The seven best value buys in 2018
By Kristen McGachey, 12 Jan 18
Predicting higher volatility and lower asset class correlation this year, Canaccord Genuity Wealth Management’s Simon McGarry believes there will be plenty of “canny investment opportunities” He shares his seven best value stock buys with Portfolio Adviser.
The UK’s biggest retail bank has come along way since the aftermath of the global financial crisis, noted McGarry, miraculously emerging as “a low-risk bank with 95% of its assets domestically based”.
Thanks to the massive restructuring efforts spearheaded by CEO Antόnio Horta Osόrio, the bank is now free from the shackles of government ownership last year , resumed paying a dividend in 2015 after a six-year hiatus and announced a special dividend of 0.5p per share last year.
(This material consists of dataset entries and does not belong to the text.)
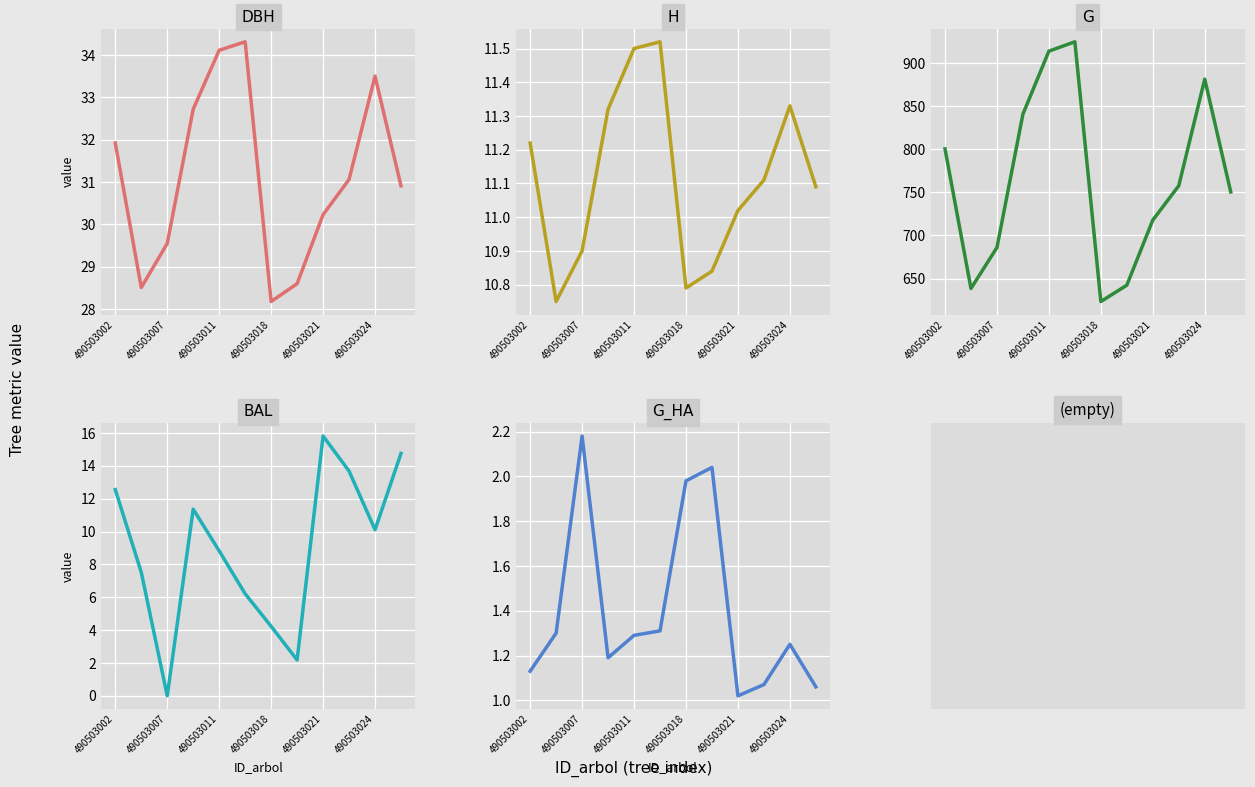

What is the spread (max minus min) of values at 490503021?

716.8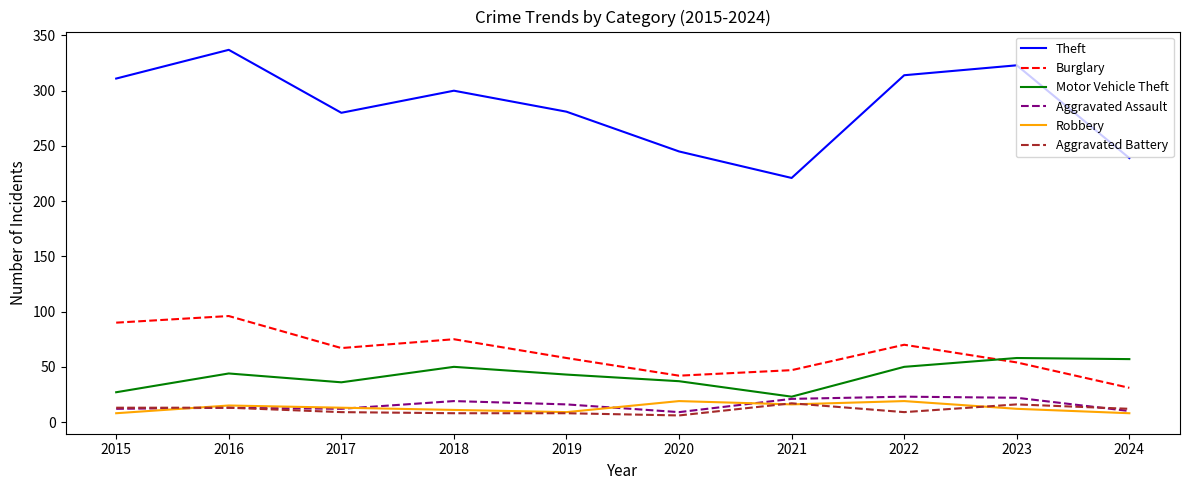

What is the greatest value displayed?

337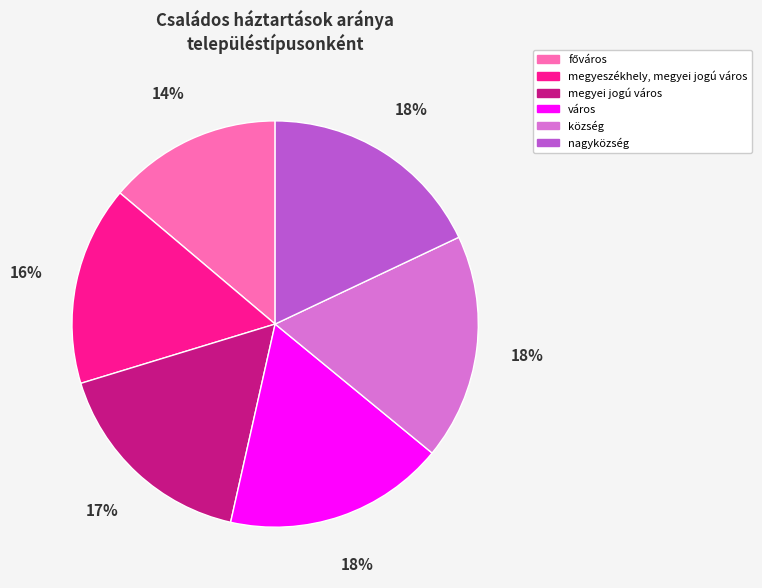

Approximately how many times larger is the value at megyei jogú város compared to község?

0.9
“With Brexit looming, we believe Lloyds can weather any short-term volatility,” he explained.
“The acquisition of MBNA’s £7bn credit card book from BoA looks sensible – overnight this brings its market share in UK credit cards from 15% to 26%, just behind Barclaycard.
“PPI refuses to go away, but investors took comfort from its third quarter 2017 results when no additional provision was required. With the August 2019 PPI cut-off date now firmly in place, the market should soon start to value Lloyds on its ability to generate and return capital to shareholders.”